SOURCE DOCUMENT>
══════

Shoebox apartment getting you down? Dreaming of a backyard? Your homeownership dreams don’t have to end with Toronto. Here are some of the best places to invest in real estate in Ontario right now.
This Indie88 feature is presented with Pratt Homes
Hamilton
With Toronto real-estate prices skyrocketing, Hamilton, its low unemployment rate and general affordability emerged as a popular alternative amongst young urban-keen homebuyers – arts scene, nightlife, and foodie appeal fully intact. It also helps that Toronto’s just a short hour away. Just don’t try to make “Toronto’s Brooklyn” happen.
Prince Edward County
Over the past few years, the lush rural digs of the County – wineries, beaches, fields of fields – have become a place of refuge and renaissance for artists and creative types uplifting from urban apartments for farmhouses and land, and a wealth of agri-business, tourism, technology, media, and arts and culture industry sectors have sprung up with them in kind.

══════

DATASET EXTRACT>
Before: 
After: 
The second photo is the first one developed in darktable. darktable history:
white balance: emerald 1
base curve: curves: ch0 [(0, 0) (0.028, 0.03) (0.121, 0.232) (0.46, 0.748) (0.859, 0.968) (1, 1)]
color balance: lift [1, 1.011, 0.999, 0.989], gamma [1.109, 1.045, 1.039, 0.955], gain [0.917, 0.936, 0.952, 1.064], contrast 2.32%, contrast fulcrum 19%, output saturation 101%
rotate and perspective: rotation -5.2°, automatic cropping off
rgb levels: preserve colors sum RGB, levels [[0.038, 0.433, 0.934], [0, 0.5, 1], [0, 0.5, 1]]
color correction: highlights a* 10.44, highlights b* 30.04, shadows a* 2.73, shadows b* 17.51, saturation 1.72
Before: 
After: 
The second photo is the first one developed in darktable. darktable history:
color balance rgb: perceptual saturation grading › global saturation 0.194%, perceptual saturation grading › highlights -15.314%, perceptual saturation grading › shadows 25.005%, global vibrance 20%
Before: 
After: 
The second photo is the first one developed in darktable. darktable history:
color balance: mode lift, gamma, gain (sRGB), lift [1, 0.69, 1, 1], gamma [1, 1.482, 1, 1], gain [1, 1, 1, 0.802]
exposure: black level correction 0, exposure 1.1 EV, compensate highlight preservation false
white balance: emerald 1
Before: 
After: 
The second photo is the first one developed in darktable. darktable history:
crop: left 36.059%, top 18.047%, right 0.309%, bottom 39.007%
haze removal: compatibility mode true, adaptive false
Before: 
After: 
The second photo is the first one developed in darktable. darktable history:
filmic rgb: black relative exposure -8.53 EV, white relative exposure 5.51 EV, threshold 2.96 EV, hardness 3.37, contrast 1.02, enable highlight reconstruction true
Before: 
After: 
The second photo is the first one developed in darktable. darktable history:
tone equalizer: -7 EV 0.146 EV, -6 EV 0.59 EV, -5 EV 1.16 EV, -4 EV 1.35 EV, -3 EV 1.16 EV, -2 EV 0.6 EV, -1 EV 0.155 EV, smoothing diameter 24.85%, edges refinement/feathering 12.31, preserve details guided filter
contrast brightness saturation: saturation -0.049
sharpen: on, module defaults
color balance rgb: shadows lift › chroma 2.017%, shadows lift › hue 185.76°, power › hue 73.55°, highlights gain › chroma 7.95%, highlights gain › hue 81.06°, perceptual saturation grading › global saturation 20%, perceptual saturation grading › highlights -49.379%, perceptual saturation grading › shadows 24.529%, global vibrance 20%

══════

Copy out the entire Ontario real estate article word for word. Work only from the Ontario real estate article.

Shoebox apartment getting you down? Dreaming of a backyard? Your homeownership dreams don’t have to end with Toronto. Here are some of the best places to invest in real estate in Ontario right now.
This Indie88 feature is presented with Pratt Homes
Hamilton
With Toronto real-estate prices skyrocketing, Hamilton, its low unemployment rate and general affordability emerged as a popular alternative amongst young urban-keen homebuyers – arts scene, nightlife, and foodie appeal fully intact. It also helps that Toronto’s just a short hour away. Just don’t try to make “Toronto’s Brooklyn” happen.
Prince Edward County
Over the past few years, the lush rural digs of the County – wineries, beaches, fields of fields – have become a place of refuge and renaissance for artists and creative types uplifting from urban apartments for farmhouses and land, and a wealth of agri-business, tourism, technology, media, and arts and culture industry sectors have sprung up with them in kind.